(Host) Environmental researchers are worried that proposed federal budget cuts threaten ongoing studies of acid rain.
The cuts could affect about 20 monitoring sites in Vermont.
VPR’s John Dillon reports:
(Dillon) Gary Lovett is a senior scientist at the Institute of Ecosystems Studies in Millbrook, New York.
He says acid rain is still a problem, and that proposed cuts will make it hard to tell if pollution control measures are working. If the budget is reduced as planned by the Bush Administration,
a program that monitors acid rain impacts on streams and lakes may have to be shutdown.
(Lovett) "We simply won’t have the data that we need to track the trends in acid deposition. All that 20 years of surface water – monitoring that – we’ve done will be lost."
(Dillon) The federal government funds the work with about $5 million dollars in annual appropriations. Lovett says that’s a relative bargain compared to the approximately $3 billion that it costs each year to control the pollutants that form acid rain.
The monitoring sites are scattered throughout New England, New York’s Adirondack Mountains and the Appalachian plateau in Pennsylvania. About 20 of the sites are in Vermont. Lovett says that the work in Vermont may end if the cuts go through
(Lovett) "Those are sites, particular lakes in the case of Vermont, where repeated samples have been taken of the chemistry and it’s been tracked over time, in the Green Mountains for the most part. And there just wouldn’t be any more sampling of them. So we’d have the previous years’ data, but there wouldn’t be any information going forward if the program was cut."
(Dillon) The 1990 Clean Air Amendments required new restrictions on sulfur dioxide from power plants – one of the pollutants that cause acid rain.
(Lovett) "But it hasn’t solved the problem. Most of these streams are still acid, and they’re recovering slightly. We can see slight trends toward recovery but most of them haven’t recovered to the point where they were before."
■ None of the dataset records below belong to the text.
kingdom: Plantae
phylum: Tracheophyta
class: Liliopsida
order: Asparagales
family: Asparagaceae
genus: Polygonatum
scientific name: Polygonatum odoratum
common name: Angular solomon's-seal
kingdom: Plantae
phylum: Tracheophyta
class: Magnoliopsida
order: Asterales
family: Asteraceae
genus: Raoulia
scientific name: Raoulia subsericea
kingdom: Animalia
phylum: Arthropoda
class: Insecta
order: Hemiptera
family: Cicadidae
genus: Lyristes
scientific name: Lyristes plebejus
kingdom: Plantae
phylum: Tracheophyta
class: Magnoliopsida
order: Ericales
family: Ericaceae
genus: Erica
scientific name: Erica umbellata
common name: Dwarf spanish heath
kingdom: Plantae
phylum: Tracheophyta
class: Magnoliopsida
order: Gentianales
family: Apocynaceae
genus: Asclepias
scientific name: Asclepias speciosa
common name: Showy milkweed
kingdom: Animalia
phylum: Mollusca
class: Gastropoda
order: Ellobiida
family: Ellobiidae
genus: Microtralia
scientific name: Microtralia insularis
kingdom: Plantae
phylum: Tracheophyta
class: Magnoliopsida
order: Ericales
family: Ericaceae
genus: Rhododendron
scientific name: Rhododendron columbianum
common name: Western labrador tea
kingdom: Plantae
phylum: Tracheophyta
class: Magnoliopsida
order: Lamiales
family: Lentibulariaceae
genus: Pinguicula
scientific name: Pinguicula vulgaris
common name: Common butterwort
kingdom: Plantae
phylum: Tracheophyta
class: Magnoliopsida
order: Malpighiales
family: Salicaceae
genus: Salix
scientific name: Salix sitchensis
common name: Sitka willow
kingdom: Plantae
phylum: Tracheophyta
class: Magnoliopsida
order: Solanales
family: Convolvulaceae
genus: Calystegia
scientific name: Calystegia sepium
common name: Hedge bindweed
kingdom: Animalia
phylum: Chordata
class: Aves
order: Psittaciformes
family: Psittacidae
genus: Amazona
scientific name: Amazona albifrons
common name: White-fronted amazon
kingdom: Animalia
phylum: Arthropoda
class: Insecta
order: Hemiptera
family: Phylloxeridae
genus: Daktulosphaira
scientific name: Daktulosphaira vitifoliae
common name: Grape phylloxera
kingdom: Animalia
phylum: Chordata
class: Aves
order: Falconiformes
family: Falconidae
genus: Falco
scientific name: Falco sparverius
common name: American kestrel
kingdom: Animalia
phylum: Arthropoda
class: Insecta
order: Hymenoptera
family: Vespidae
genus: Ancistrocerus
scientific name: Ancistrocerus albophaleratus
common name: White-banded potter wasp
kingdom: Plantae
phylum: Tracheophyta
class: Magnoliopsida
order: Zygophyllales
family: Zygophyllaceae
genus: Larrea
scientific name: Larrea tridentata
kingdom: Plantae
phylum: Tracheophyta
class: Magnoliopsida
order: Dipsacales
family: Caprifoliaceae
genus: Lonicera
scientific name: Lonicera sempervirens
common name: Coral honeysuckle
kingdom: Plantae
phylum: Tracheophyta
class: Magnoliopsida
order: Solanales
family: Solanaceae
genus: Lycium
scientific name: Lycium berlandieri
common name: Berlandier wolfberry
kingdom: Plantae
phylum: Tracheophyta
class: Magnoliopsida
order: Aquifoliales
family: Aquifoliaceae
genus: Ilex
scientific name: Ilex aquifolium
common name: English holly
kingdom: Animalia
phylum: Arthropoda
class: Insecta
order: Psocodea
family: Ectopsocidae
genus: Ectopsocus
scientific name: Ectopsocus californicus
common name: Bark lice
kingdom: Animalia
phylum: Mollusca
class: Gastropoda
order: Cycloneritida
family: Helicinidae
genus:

(Dillon) The budget cuts are part of the Environmental Protection Agency annual appropriate and include a 25% reduction for key monitoring programs. The House has already approved the budget, but it’s still under consideration in the Senate.
Vermont Senator Patrick Leahy is a senior member of the appropriations subcommittee that oversees the EPA budget. A spokesman says Leahy is aware of the cuts and hopes to restore the funds.
For VPR News, I’m John Dillon in Montpelier.